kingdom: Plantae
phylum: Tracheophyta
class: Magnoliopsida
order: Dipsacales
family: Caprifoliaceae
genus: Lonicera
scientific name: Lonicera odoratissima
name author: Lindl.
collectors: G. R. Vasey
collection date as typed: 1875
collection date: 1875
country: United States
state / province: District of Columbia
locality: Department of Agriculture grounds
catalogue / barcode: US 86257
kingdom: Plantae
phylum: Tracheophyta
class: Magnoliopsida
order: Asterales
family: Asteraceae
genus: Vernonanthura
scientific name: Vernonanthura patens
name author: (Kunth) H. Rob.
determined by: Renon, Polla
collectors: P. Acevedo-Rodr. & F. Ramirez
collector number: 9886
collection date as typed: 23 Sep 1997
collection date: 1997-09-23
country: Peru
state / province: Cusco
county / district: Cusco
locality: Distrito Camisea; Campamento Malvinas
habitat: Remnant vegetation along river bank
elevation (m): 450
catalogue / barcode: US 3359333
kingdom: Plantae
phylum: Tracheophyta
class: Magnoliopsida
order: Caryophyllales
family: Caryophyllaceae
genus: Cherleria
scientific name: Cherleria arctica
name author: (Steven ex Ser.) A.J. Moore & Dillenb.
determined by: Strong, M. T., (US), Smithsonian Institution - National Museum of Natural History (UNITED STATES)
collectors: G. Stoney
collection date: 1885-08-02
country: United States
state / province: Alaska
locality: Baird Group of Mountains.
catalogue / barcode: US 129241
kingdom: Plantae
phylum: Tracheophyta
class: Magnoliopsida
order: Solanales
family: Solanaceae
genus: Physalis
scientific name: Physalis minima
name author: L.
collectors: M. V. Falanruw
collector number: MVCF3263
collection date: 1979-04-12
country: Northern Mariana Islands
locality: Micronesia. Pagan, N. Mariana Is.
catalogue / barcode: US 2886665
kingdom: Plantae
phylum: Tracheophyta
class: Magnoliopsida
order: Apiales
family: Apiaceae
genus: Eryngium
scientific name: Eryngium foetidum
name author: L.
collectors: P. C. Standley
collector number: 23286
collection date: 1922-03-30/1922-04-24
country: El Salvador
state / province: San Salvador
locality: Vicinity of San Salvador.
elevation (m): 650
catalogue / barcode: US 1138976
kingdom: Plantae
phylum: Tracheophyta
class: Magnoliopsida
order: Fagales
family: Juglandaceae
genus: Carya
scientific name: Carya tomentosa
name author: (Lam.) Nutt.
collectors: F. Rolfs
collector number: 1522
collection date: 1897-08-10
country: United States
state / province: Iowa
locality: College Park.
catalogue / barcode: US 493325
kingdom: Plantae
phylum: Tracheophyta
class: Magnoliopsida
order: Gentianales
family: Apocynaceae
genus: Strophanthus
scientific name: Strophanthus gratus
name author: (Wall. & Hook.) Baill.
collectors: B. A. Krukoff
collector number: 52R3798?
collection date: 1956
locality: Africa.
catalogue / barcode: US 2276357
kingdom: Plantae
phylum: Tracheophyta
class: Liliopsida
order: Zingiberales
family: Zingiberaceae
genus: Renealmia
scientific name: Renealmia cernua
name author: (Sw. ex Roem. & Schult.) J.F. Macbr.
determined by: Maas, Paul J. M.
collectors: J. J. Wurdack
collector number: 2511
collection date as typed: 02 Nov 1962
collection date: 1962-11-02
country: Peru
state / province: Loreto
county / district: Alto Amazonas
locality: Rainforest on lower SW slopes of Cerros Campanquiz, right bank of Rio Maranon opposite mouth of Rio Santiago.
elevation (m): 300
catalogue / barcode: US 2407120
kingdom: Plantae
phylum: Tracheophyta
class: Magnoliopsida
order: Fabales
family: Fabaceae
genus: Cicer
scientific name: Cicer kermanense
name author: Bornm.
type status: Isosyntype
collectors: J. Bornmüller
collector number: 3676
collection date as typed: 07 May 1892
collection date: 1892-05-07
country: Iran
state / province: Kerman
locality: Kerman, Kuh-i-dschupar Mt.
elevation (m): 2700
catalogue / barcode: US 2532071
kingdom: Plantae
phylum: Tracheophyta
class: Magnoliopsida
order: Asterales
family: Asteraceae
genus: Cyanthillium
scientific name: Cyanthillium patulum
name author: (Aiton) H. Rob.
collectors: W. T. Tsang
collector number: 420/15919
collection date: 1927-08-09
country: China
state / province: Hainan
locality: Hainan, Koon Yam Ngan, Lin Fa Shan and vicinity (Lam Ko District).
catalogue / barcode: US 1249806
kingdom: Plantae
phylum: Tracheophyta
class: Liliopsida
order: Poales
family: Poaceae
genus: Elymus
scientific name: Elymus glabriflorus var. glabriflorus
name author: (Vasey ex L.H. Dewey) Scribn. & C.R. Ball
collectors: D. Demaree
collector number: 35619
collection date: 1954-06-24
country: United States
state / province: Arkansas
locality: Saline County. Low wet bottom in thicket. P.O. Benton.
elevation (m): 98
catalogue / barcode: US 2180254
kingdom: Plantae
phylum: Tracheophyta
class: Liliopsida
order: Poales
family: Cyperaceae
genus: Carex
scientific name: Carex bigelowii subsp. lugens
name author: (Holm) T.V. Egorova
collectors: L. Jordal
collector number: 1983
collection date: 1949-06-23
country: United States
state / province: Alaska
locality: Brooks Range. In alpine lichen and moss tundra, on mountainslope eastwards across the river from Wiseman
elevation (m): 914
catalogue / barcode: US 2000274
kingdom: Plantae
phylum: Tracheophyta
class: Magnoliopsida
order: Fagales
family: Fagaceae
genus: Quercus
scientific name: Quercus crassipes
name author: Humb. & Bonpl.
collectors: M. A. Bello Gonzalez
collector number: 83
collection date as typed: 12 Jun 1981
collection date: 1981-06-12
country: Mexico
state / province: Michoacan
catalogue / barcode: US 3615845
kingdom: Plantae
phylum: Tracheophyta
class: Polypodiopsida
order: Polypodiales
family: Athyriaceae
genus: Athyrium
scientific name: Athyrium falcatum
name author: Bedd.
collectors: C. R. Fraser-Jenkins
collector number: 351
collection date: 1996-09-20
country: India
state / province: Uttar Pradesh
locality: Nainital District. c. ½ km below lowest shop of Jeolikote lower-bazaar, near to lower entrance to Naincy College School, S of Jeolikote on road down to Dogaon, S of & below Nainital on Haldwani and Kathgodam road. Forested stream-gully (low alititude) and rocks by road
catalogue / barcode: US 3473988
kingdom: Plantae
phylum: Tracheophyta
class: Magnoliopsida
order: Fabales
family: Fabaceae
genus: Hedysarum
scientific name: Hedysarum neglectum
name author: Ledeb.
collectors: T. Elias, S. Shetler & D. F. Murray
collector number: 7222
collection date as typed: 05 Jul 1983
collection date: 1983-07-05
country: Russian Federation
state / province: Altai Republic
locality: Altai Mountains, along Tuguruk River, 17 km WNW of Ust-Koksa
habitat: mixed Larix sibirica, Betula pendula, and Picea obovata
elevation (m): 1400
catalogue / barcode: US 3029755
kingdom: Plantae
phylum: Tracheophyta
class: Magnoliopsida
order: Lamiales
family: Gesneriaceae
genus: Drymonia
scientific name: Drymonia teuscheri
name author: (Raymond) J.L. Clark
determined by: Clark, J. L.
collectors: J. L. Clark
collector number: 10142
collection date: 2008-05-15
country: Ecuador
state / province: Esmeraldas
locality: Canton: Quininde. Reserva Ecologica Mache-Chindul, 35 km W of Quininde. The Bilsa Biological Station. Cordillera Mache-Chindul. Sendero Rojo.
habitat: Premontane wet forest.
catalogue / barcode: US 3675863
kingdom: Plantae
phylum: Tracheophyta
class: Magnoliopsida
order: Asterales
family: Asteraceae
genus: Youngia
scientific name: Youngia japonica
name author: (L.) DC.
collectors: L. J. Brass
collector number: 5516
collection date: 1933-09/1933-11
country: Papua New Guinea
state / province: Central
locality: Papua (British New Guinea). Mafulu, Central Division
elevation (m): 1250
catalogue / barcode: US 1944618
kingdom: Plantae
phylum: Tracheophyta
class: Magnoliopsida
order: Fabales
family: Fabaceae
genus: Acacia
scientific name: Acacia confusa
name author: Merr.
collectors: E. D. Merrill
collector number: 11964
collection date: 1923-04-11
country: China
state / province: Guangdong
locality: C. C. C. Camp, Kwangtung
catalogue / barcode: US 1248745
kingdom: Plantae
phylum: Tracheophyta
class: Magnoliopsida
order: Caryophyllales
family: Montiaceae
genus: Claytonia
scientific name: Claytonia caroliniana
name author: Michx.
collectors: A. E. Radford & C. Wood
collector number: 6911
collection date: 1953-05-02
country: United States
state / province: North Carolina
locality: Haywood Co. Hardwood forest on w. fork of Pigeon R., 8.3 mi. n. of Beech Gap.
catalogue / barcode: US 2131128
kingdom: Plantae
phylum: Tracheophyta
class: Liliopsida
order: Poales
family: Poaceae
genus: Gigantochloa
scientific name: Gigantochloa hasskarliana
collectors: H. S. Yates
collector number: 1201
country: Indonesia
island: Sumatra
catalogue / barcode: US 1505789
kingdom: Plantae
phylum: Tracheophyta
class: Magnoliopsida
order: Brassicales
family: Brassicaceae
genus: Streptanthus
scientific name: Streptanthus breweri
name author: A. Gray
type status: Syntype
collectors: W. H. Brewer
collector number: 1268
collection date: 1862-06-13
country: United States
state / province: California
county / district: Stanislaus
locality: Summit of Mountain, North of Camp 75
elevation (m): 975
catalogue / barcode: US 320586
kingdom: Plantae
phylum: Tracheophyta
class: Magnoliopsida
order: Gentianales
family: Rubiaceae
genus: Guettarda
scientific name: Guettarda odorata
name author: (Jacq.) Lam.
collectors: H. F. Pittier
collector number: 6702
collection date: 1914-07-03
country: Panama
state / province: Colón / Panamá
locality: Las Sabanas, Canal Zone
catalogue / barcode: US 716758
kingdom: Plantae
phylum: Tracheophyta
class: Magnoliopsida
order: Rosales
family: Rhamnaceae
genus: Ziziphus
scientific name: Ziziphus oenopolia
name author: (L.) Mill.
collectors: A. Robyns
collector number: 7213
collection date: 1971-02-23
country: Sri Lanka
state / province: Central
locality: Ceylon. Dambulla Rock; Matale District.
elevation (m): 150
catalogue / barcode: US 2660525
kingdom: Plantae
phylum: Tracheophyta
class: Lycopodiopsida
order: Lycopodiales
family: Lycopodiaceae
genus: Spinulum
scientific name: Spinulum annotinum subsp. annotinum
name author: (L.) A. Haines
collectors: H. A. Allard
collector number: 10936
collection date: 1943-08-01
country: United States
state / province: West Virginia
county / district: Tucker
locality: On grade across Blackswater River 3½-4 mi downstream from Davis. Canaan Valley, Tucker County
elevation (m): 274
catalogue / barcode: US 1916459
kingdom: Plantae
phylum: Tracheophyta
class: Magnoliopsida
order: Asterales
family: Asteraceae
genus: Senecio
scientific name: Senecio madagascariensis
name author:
+--
**What is required**: Reproduce the records without any change, starting at the line that contains "genus: Cherleria" and ending after the line that contains "collectors: B. A. Krukoff".

**Reply to the exercise**:
genus: Cherleria
scientific name: Cherleria arctica
name author: (Steven ex Ser.) A.J. Moore & Dillenb.
determined by: Strong, M. T., (US), Smithsonian Institution - National Museum of Natural History (UNITED STATES)
collectors: G. Stoney
collection date: 1885-08-02
country: United States
state / province: Alaska
locality: Baird Group of Mountains.
catalogue / barcode: US 129241
kingdom: Plantae
phylum: Tracheophyta
class: Magnoliopsida
order: Solanales
family: Solanaceae
genus: Physalis
scientific name: Physalis minima
name author: L.
collectors: M. V. Falanruw
collector number: MVCF3263
collection date: 1979-04-12
country: Northern Mariana Islands
locality: Micronesia. Pagan, N. Mariana Is.
catalogue / barcode: US 2886665
kingdom: Plantae
phylum: Tracheophyta
class: Magnoliopsida
order: Apiales
family: Apiaceae
genus: Eryngium
scientific name: Eryngium foetidum
name author: L.
collectors: P. C. Standley
collector number: 23286
collection date: 1922-03-30/1922-04-24
country: El Salvador
state / province: San Salvador
locality: Vicinity of San Salvador.
elevation (m): 650
catalogue / barcode: US 1138976
kingdom: Plantae
phylum: Tracheophyta
class: Magnoliopsida
order: Fagales
family: Juglandaceae
genus: Carya
scientific name: Carya tomentosa
name author: (Lam.) Nutt.
collectors: F. Rolfs
collector number: 1522
collection date: 1897-08-10
country: United States
state / province: Iowa
locality: College Park.
catalogue / barcode: US 493325
kingdom: Plantae
phylum: Tracheophyta
class: Magnoliopsida
order: Gentianales
family: Apocynaceae
genus: Strophanthus
scientific name: Strophanthus gratus
name author: (Wall. & Hook.) Baill.
collectors: B. A. Krukoff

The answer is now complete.